We showed in the previous study that BFI was the best indicator of body fat in relation to the decrease in activity of the autonomic nervous system. [8] In this study, BFI correlated the most with total fat mass calculated as a percentage, rather than with BAI and BMI. BFI and BAI slightly correlated with waist size and triglycerides (TG). However, BFI showed a higher correlation with other bodily parameters from these two obesity indicators. Moreover, these two parameters, BAI and BFI, were more closely related to body fat, specifically compared to BMI which has frequently been used. For this reason, we can state that BFI and BAI would be two more suitable tools to characterize global obesity [9,10]. It is clearly well established that these indicators are associated with WC and TG. Conversely, BMI is more associated with all body components, not specifically to the fat contain. Thus, BMI in this regard cannot be considered as a reference parameter for identifying body fat.
In fact, overall and abdominal obesity as defined according to a BMI >30 kg/m2 and a WC greater than 88 or 102 cm take into account both the lean mass and fat mass. According to previous observations, it seems that BFI remains the best indicator to characterize the composition of body fat, while the BMI seems in relation to the overall weight.

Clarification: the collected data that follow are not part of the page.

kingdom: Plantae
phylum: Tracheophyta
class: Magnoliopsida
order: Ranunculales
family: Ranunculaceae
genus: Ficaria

All forms of obesity increase the risk of CVD and diabetes. [12,13] On the basis of the two previous studies [14,15], the authors proposed that the markers of a central-distributed obesity (in particular the W/H), in this case BAI or BFI in our context, would be more strongly linked to coronary artery disease (CAD) events as compared to BMI when used as a conventional measure.

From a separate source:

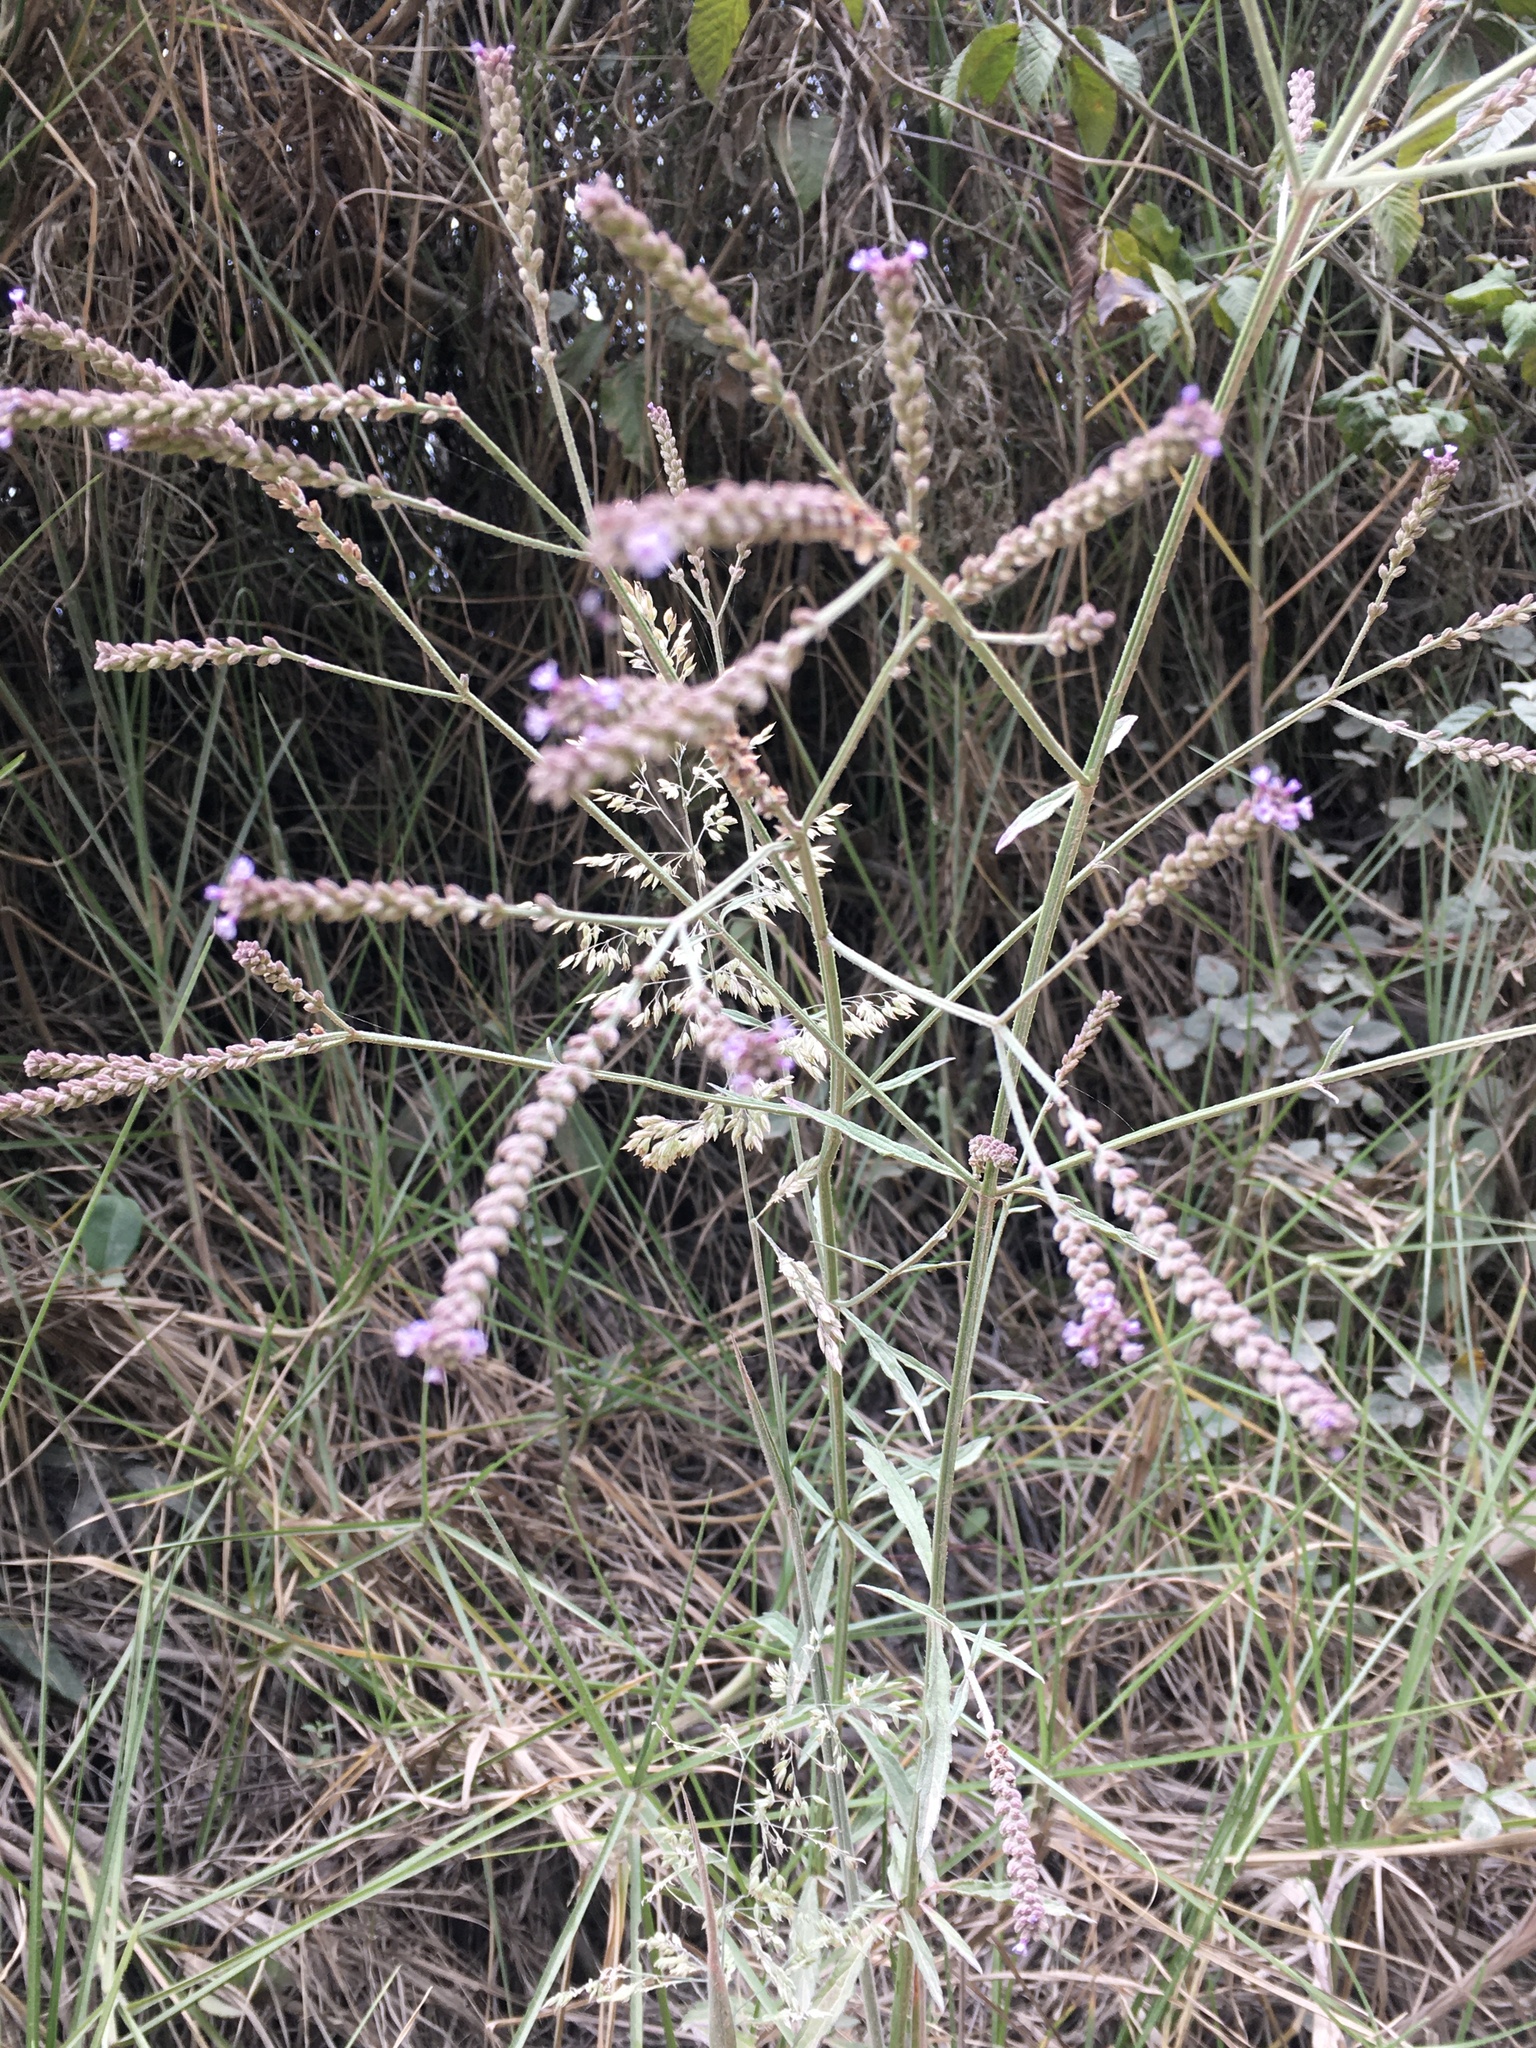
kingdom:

Obesity represents an increasing public health problem all around the world. The incidence and the prevalence of obesity (estimation based on BMI values only) is higher in most developed countries and is the lowest in Asia. Previous studies have explored the relationship or association between BMI, waist-hip ratio or WC and CAD [5,15]. The results of these studies were contradictory some suggesting that BMI was better, if not a quite good marker for abdominal adiposity. Others authors have suggested that markers of abdominal obesity may be better predictive, in subpopulations of younger subjects and in women. Smaller previous studies also reported an opposed relationship between increased hip circumference and diabetes mellitus, systolic/diastolic hypertension, or dyslipidemia, and CVD [15,19]. Fat loss during weight loss is correlated with an increase in blood pressure and the worsening of metabolic risk factors [16,17,18]. These opposing (and perhaps paradoxical) effects of abdominal fat mass on cardiovascular disease risk can be explained in several ways. First, hormonal factors may impact waist circumference, thigh circumference and hip circumference differently. These same factors can also have a role on insulin resistance. For example, excess glucocorticoid production or growth hormone deficiency and high testosterone levels in women are frequently accompanied by an increase in visceral fat mass and a reduction in appendicular muscle mass. Similarly in men as well as low testosterone levels increase the level of insulin resistance [20].
Endogenous estrogens stimulate the accumulation of subcutaneous fat in the buttocks and thighs [19]. Furthermore, abdominal fat and fat accumulated in the lower part of the body have very different biochemical characteristics on the risk of developing cardiovascular diseases [21, 22]. This is related to a capacity in the secretion of adipokines (qualitatively and quantitatively) very different between these two types of fat [23].
An increase in gluteal muscle size could explain an increase in hip circumference and could represent a marker of overall skeletal muscle mass, an anthropometric parameter favorable to the reduction of insulin resistance for example. Furthermore, it is well recognized that a high WHR is usually associated with a relative reduction in muscle mass of the lower limbs and gluteal region [24]. A representative US cohort has demonstrated that appendicular muscle mass is a variable that modifies the relationship between BMI and mortality. Thus, it is advisable to further consider this adjustment variable to evaluate the deleterious effect of body fat mass in the epidemiologic assessment of cardiovascular risk. [25].
Thus, the ratio of fat mass to muscle mass (sarcopenic adiposity) may be a risk factor for CVD, particularly in the elderly. This type of sarcopenia with fatty infiltration of the vastus lateralis muscle (infiltrated adiposis droplets) has been found to be particularly frequent in elderly patients with metabolic syndrome in recent studies [26].